The second chart displays internal Ex-Im Bank data on private lenders that participate—and profit from—Ex-Im projects. As the vast discrepancy between total exposure and total authorization hints, the Ex-Im Bank does not fund or underwrite all of its schemes by itself. According to their website, the Ex-Im Bank “guarantees to lender[s] that, in the event of a payment default by the borrower, it will pay to the lender the outstanding principal and interest on the loan.” We sorted these lenders by instrument amounts and displayed the top 10 heavy hitters for FY 2012, along with a consolidated group of all other lending amounts. 

As the second chart shows, the top corporate beneficiaries of Ex-Im Bank activities include some of the usual suspects—JP Morgan Chase, TD Bank, Citibank, and Wells Fargo—familiar to Americans as recipients of the generous taxpayer-funded bailout packages during the 2008 financial crisis. Foreign banks like Norddeutsche Landesbank also figure in the list, along with the Ex-Im Bank itself. Curiously, and somewhat distressingly, the Ex-Im Bank’s own internal records lists its third-largest lender only as “Unknown.” Another top contender, “Institution Acceptable to EIB [Ex-Im Bank],” is similarly scant on relevant details. This placeholder is included in Ex-Im Reports going back to 2007 and likely refers to loans that were still being shopped around for private partners while the report was being written. While it is very probable that many of these loans were assigned to power players like JP Morgan and TD Bank, the failure to retroactively update these private records with the final details means that taxpayers have no way to know where the funds ultimately went.

The Ex-Im Bank likes to boast about supporting small business, boosting exports, and financing promising projects, but a quick look at their biggest beneficiaries suggests that the Bank is little more than a slush fund for special interests; there is a reason that its nickname is “Boeing’s Bank.” What’s more, the GAO has been sounding the alarm about the Ex-Im Bank’s suspicious underwriting practices and massive expansion for years. 

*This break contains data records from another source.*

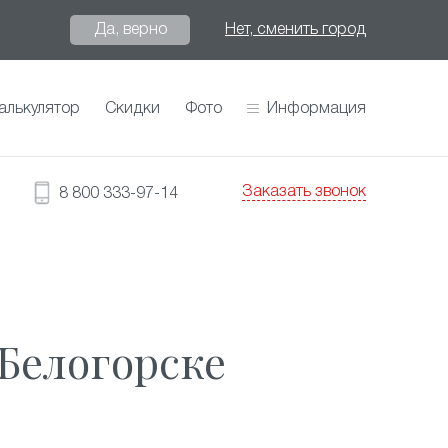
Да, верно
Нет, сменить город
алькулятор
Скидки
Фото
Информация
Заказать звонок
8 800 333-97-14
Белогорске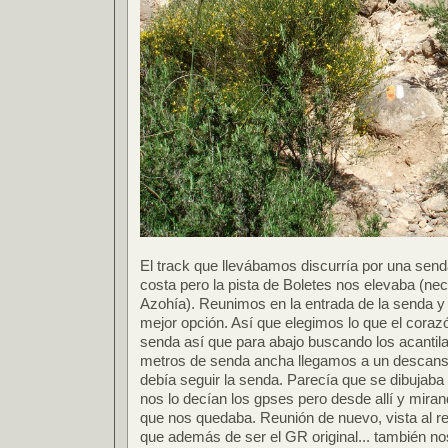
El track que llevábamos discurría por una senda
costa pero la pista de Boletes nos elevaba (nec
Azohía). Reunimos en la entrada de la senda y 
mejor opción. Así que elegimos lo que el corazón
senda así que para abajo buscando los acantila
metros de senda ancha llegamos a un descan
debía seguir la senda. Parecía que se dibujaba
nos lo decían los gpses pero desde allí y mirando
que nos quedaba. Reunión de nuevo, vista al re
que además de ser el GR original... también nos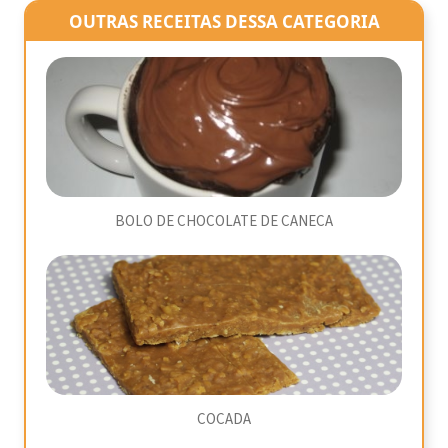
OUTRAS RECEITAS DESSA CATEGORIA
BOLO DE CHOCOLATE DE CANECA
COCADA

The large numbers that spill across Ex-Im balance sheets concern all US taxpayers. Although names like JP Morgan and TD Bank are listed on these records, taxpayers are ultimately responsible for these liabilities. The US government should not exploit taxpayers’ credit to funnel risk-protected assets to large private corporations. It is past time to put this cash cow for cronies out to pasture.